It just occurred to me how ephemeral our lives truly are. Now why would I think that, having only just hit the first quarter of my life?
Recently my mum WhatsApped to let me know that someone within our church community back home had just passed away. When I last heard about him, it was just news that he had been hospitalized for kidney failure. Then it was a blood clot in the brain and next thing we knew he was gone just like that. He was only a few years my senior, had previously hit on teen me when he was unmarried, late 30s at most when he died. He left behind his wife of ONE year right before Christmas day. One. How short indeed is happiness.
I’m glad he actually got to love and be loved before he passed away but I felt disturbed and oddly upset by the death of this man who I barely knew, save that we were in church where he was practically a fixture in the community. Perhaps it was more sadness at the thought of his wife, newly married and newly widowed. But it set the tone for most of 2018 despite happening at the tail end of it. It made me afraid. The paranoia resurfaced. I didn’t want to be her. For a long time, I badgered my boyfriend to touch some wood whenever he jokingly mentioned dying. I couldn’t face the possibility of it happening. I still cant fathom the thought of losing someone I love and having to live through it alone.
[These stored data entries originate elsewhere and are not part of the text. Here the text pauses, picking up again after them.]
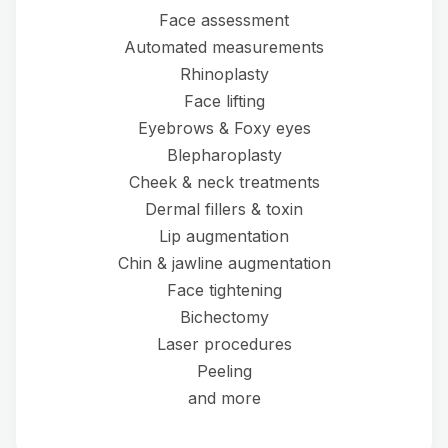
Face assessment
Automated measurements
Rhinoplasty
Face lifting
Eyebrows & Foxy eyes
Blepharoplasty
Cheek & neck treatments
Dermal fillers & toxin
Lip augmentation
Chin & jawline augmentation
Face tightening
Bichectomy
Laser procedures
Peeling
and more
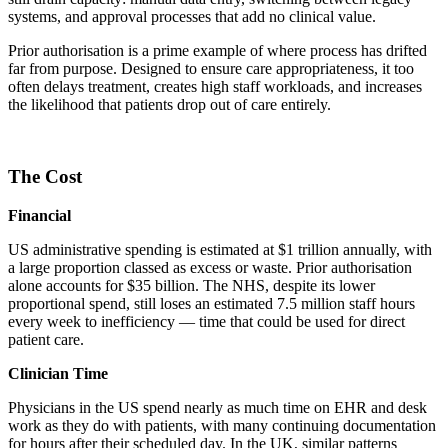
systems, and approval processes that add no clinical value.
Prior authorisation is a prime example of where process has drifted
far from purpose. Designed to ensure care appropriateness, it too
often delays treatment, creates high staff workloads, and increases
the likelihood that patients drop out of care entirely.
The Cost
Financial
US administrative spending is estimated at $1 trillion annually, with
a large proportion classed as excess or waste. Prior authorisation
alone accounts for $35 billion. The NHS, despite its lower
proportional spend, still loses an estimated 7.5 million staff hours
every week to inefficiency — time that could be used for direct
patient care.
Clinician Time
Physicians in the US spend nearly as much time on EHR and desk
work as they do with patients, with many continuing documentation
for hours after their scheduled day. In the UK, similar patterns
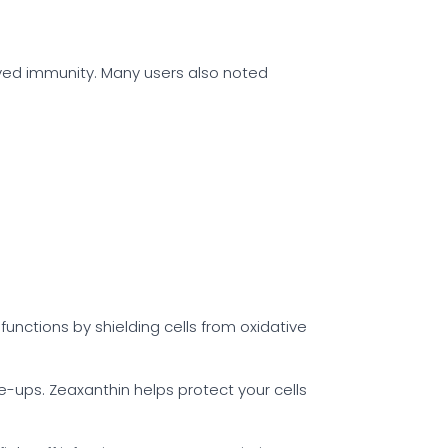
oved immunity. Many users also noted
nctions by shielding cells from oxidative
re-ups. Zeaxanthin helps protect your cells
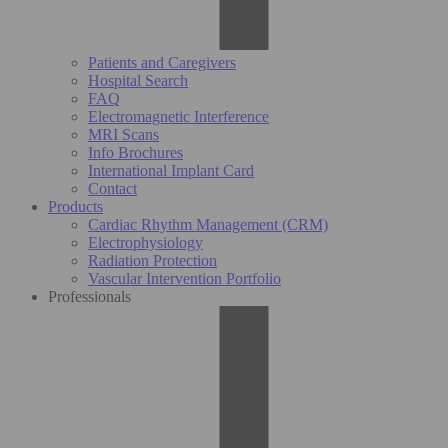
Patients and Caregivers
Hospital Search
FAQ
Electromagnetic Interference
MRI Scans
Info Brochures
International Implant Card
Contact
Products
Cardiac Rhythm Management (CRM)
Electrophysiology
Radiation Protection
Vascular Intervention Portfolio
Professionals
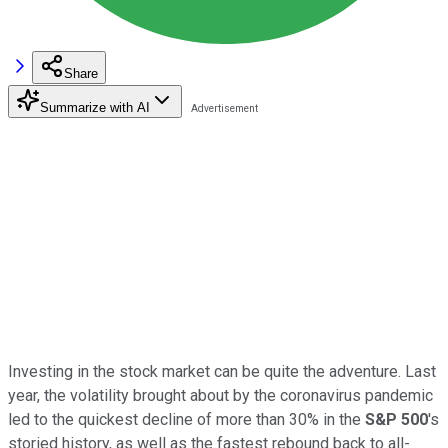
Share
Summarize with AI
Investing in the stock market can be quite the adventure. Last
year, the volatility brought about by the coronavirus pandemic
led to the quickest decline of more than 30% in the
S&P 500
's
storied history, as well as the fastest rebound back to all-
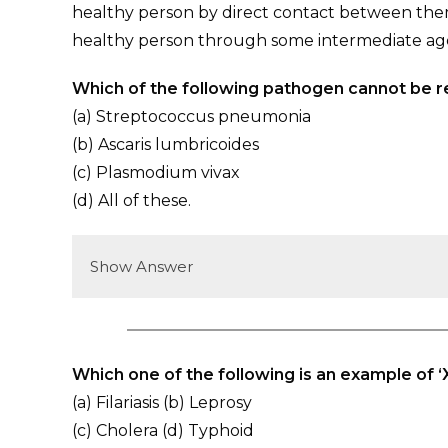
healthy person by direct contact between the
healthy person through some intermediate ag
Which of the following pathogen cannot be r
(a) Streptococcus pneumonia
(b) Ascaris lumbricoides
(c) Plasmodium vivax
(d) All of these.
Show Answer
Which one of the following is an example of ‘
(a) Filariasis (b) Leprosy
(c) Cholera (d) Typhoid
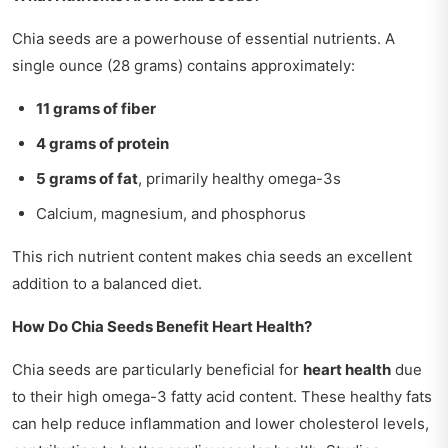
Chia seeds are a powerhouse of essential nutrients. A
single ounce (28 grams) contains approximately:
11 grams of fiber
4 grams of protein
5 grams of fat
, primarily healthy omega-3s
Calcium, magnesium, and phosphorus
This rich nutrient content makes chia seeds an excellent
addition to a balanced diet.
How Do Chia Seeds Benefit Heart Health?
Chia seeds are particularly beneficial for
heart health
due
to their high omega-3 fatty acid content. These healthy fats
can help reduce inflammation and lower cholesterol levels,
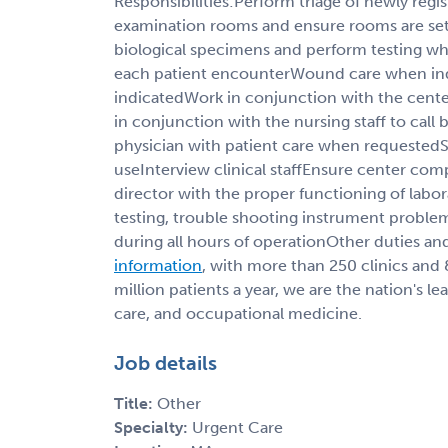
Responsibilities:Perform triage of newly regis
examination rooms and ensure rooms are set 
biological specimens and perform testing w
each patient encounterWound care when in
indicatedWork in conjunction with the cente
in conjunction with the nursing staff to call 
physician with patient care when requestedSte
useInterview clinical staffEnsure center com
director with the proper functioning of labor
testing, trouble shooting instrument proble
during all hours of operationOther duties and
information
, with more than 250 clinics and
million patients a year, we are the nation's l
care, and occupational medicine.
Job details
Title:
Other
Specialty:
Urgent Care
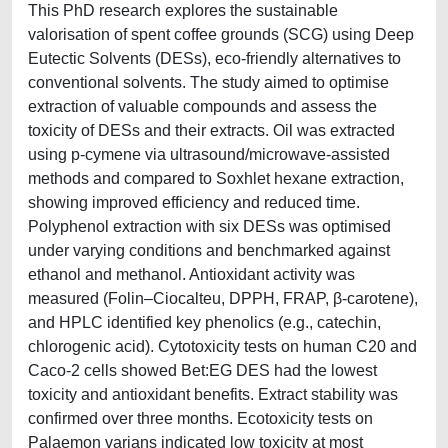
This PhD research explores the sustainable
valorisation of spent coffee grounds (SCG) using Deep
Eutectic Solvents (DESs), eco-friendly alternatives to
conventional solvents. The study aimed to optimise
extraction of valuable compounds and assess the
toxicity of DESs and their extracts. Oil was extracted
using p-cymene via ultrasound/microwave-assisted
methods and compared to Soxhlet hexane extraction,
showing improved efficiency and reduced time.
Polyphenol extraction with six DESs was optimised
under varying conditions and benchmarked against
ethanol and methanol. Antioxidant activity was
measured (Folin–Ciocalteu, DPPH, FRAP, β-carotene),
and HPLC identified key phenolics (e.g., catechin,
chlorogenic acid). Cytotoxicity tests on human C20 and
Caco-2 cells showed Bet:EG DES had the lowest
toxicity and antioxidant benefits. Extract stability was
confirmed over three months. Ecotoxicity tests on
Palaemon varians indicated low toxicity at most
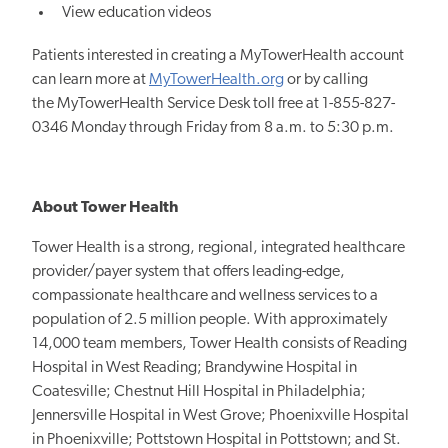
View education videos
Patients interested in creating a MyTowerHealth account
can learn more at
MyTowerHealth.org
or by calling
the MyTowerHealth Service Desk toll free at 1-855-827-
0346 Monday through Friday from 8 a.m. to 5:30 p.m.
About Tower Health
Tower Health is a strong, regional, integrated healthcare
provider/payer system that offers leading-edge,
compassionate healthcare and wellness services to a
population of 2.5 million people. With approximately
14,000 team members, Tower Health consists of Reading
Hospital in West Reading; Brandywine Hospital in
Coatesville; Chestnut Hill Hospital in Philadelphia;
Jennersville Hospital in West Grove; Phoenixville Hospital
in Phoenixville; Pottstown Hospital in Pottstown; and St.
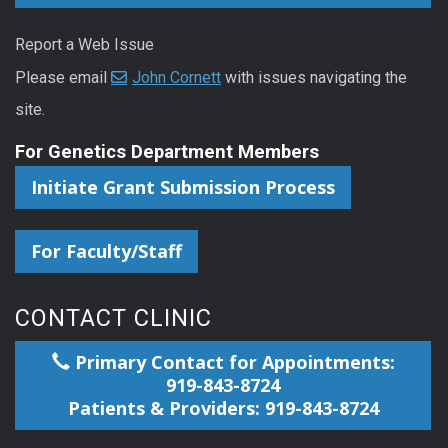
Report a Web Issue
Please email
John Cornett
with issues navigating the
site.
For Genetics Department Members
Initiate Grant Submission Process
For Faculty/Staff
CONTACT CLINIC
Primary Contact for Appointments:
919-843-8724
Patients & Providers: 919-843-8724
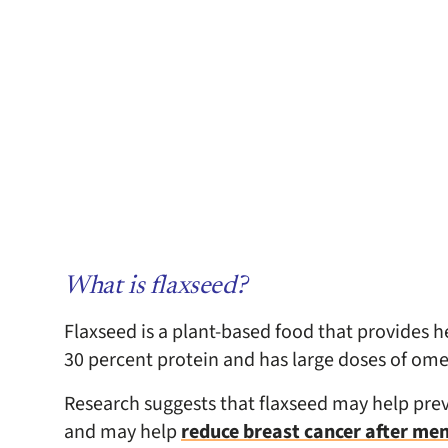
What is flaxseed?
Flaxseed is a plant-based food that provides hea
30 percent protein and has large doses of omeg
Research suggests that flaxseed may help prev
and may help
reduce breast cancer after me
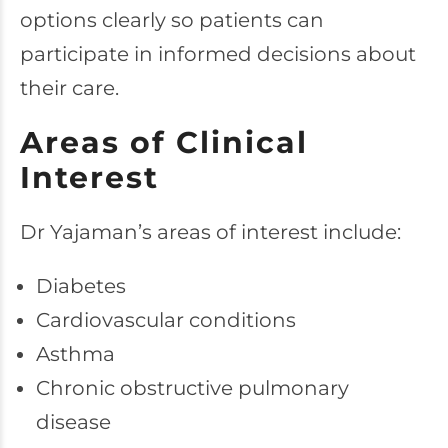
options clearly so patients can
participate in informed decisions about
their care.
Areas of Clinical
Interest
Dr Yajaman’s areas of interest include:
Diabetes
Cardiovascular conditions
Asthma
Chronic obstructive pulmonary
disease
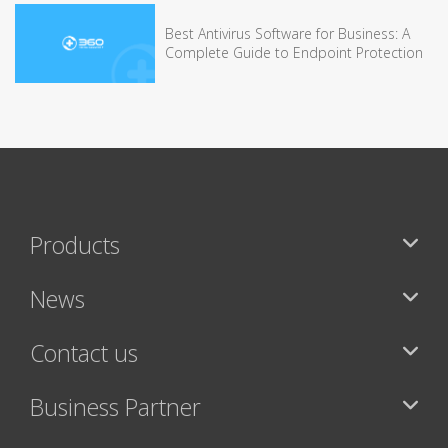
Best Antivirus Software for Business: A
Complete Guide to Endpoint Protection
Products
News
Contact us
Business Partner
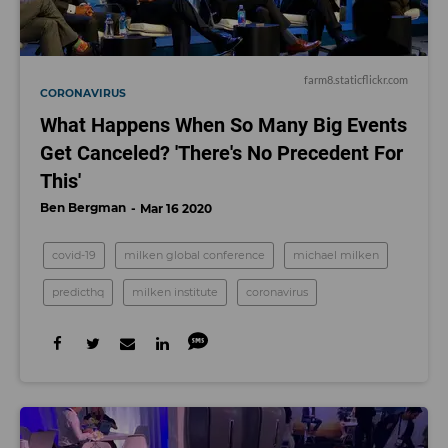
farm8.staticflickr.com
CORONAVIRUS
What Happens When So Many Big Events
Get Canceled? 'There's No Precedent For
This'
Ben Bergman
Mar 16 2020
covid-19
milken global conference
michael milken
predicthq
milken institute
coronavirus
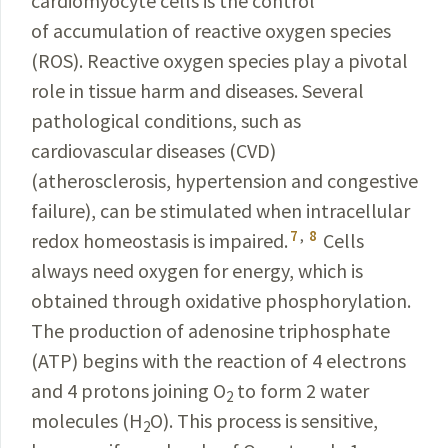
cardiomyocyte cells is the control
of accumulation of reactive oxygen species
(ROS). Reactive oxygen species play a pivotal
role in tissue harm and diseases. Several
pathological conditions, such as
cardiovascular diseases (CVD)
(atherosclerosis, hypertension and congestive
failure), can be stimulated when intracellular
7
,
8
redox homeostasis is impaired.
Cells
always need oxygen for energy, which is
obtained through oxidative phosphorylation.
The production of adenosine triphosphate
(ATP) begins with the reaction of 4 electrons
and 4 protons joining O
to form 2 water
2
molecules (H
O). This process is sensitive,
2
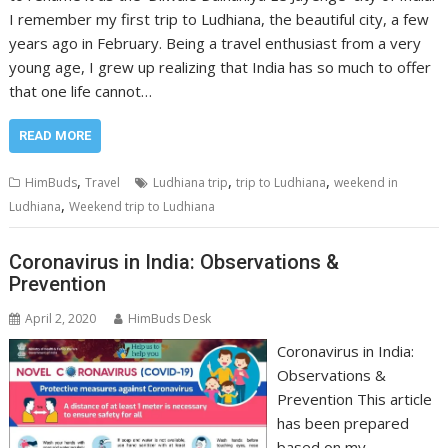
I remember my first trip to Ludhiana, the beautiful city, a few
years ago in February. Being a travel enthusiast from a very
young age, I grew up realizing that India has so much to offer
that one life cannot…
READ MORE
,
,
,
HimBuds
Travel
Ludhiana trip
trip to Ludhiana
weekend in
,
Ludhiana
Weekend trip to Ludhiana
Coronavirus in India: Observations &
Prevention
April 2, 2020
HimBuds Desk
Coronavirus in India:
Observations &
Prevention This article
has been prepared
based on my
And before that my uncle who I barely just got to know for the past one year, flying off on a trip to see his daughter and never coming home after. I met my cousin at her fathers funeral as we watched a slideshow of father and daughter pics glide across the screen, hurriedly put together by her while she sobbed her heart out. He was about the same age as my parents. Again, so fleeting it gave me a sense that I wasn’t living, not really anyway and that I was slowly inching closer every day to my own demise.
2018 has been a year of many firsts and bridges burnt. It has been a year of forging ahead regardless and plentiful fears and tears. It has been a year of mental breakdowns and bleary eyed mornings wishing I was dead. It has been a year I quietly contemplated ending it all yet again.
Despite the many bright spots that undoubtedly bloomed within my existence throughout 2018, it remained an exhausting year that has sapped my energy and passion. At the end of my career as a magazine writer, I came to the realization that I no longer knew how to write. Now that isn’t to say that I have lost my ability to write, no that would be an unimaginable horror but it is more of the passion and fire that kept my fingers flying over keyboards and my brain running through endless vocabulary lists of elegant sounding words. They were all gone.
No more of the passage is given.